— Assignment —
Write out, word for word, the part of the listing below that opens with the line containing "prano crystal organ" and closes with the line containing "Left, the workshop", keeping both of those lines and adding no others.

------ Data records ------

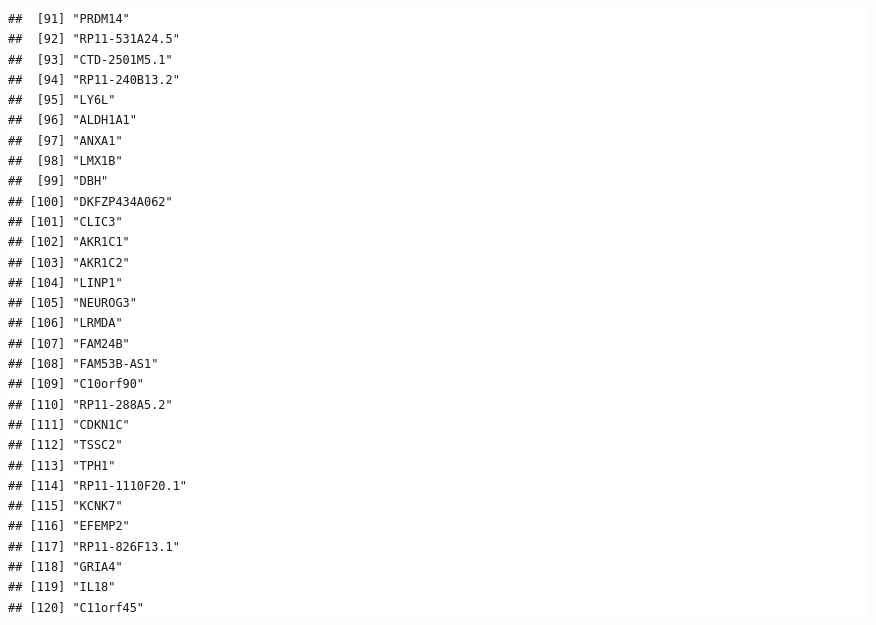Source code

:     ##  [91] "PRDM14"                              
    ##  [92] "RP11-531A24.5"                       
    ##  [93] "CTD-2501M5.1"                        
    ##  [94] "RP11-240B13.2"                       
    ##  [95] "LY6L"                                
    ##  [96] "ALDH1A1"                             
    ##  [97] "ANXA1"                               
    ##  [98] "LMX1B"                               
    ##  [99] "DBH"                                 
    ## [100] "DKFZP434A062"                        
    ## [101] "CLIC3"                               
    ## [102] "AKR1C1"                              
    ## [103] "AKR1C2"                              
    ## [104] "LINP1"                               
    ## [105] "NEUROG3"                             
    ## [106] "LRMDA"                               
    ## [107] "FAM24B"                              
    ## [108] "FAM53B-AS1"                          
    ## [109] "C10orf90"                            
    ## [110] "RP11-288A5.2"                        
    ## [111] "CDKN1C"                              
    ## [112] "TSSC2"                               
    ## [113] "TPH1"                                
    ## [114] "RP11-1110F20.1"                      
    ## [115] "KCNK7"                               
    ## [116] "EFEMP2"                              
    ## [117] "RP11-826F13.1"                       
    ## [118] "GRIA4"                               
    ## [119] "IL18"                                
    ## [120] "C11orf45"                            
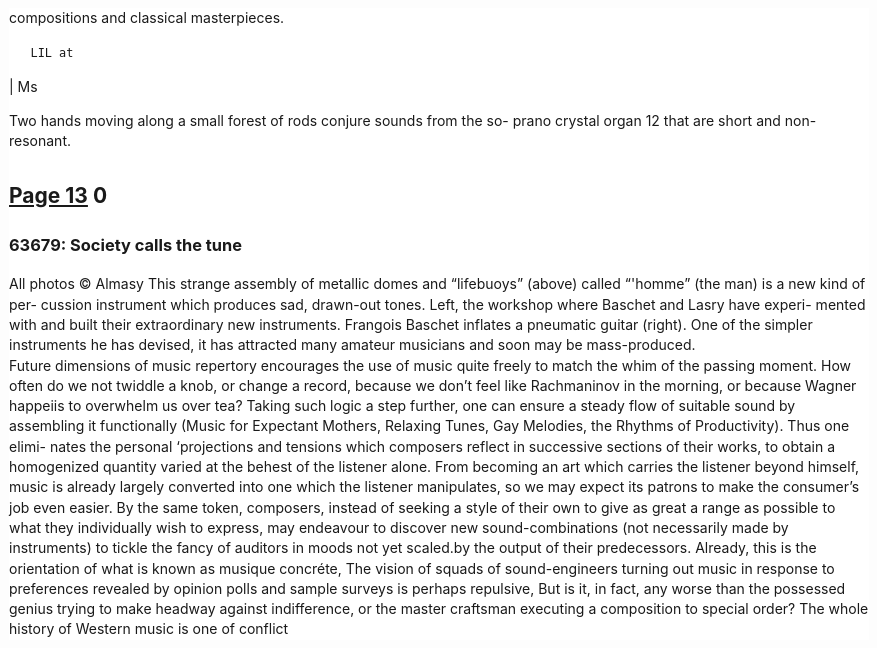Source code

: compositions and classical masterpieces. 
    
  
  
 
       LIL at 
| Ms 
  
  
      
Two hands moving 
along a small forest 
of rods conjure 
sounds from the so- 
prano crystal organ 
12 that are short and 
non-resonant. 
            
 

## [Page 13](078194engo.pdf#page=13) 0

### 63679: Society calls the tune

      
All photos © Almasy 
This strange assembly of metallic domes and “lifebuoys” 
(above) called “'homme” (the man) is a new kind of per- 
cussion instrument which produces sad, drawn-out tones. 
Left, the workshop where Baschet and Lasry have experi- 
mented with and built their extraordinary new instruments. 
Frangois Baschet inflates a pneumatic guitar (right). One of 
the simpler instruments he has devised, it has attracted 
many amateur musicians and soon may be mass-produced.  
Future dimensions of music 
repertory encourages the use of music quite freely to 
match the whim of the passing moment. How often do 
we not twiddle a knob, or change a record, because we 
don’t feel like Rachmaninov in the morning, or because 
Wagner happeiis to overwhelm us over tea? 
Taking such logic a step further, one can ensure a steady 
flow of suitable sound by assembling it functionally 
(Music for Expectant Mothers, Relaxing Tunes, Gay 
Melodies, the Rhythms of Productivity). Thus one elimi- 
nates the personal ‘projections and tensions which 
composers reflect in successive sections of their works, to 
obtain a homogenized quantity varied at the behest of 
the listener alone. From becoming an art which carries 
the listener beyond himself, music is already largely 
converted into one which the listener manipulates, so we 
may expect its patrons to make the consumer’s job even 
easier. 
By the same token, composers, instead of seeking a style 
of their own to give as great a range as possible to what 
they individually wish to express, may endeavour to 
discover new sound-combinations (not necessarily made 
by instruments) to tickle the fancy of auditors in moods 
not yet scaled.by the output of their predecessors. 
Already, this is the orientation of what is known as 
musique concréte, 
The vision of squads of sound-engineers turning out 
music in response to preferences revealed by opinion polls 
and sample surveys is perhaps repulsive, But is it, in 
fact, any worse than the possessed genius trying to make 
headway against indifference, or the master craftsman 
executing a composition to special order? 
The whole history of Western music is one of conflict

------

— Output of the task —
prano crystal organ 
12 that are short and 
non-resonant. 
            
 

## [Page 13](078194engo.pdf#page=13) 0

### 63679: Society calls the tune

      
All photos © Almasy 
This strange assembly of metallic domes and “lifebuoys” 
(above) called “'homme” (the man) is a new kind of per- 
cussion instrument which produces sad, drawn-out tones. 
Left, the workshop where Baschet and Lasry have experi- 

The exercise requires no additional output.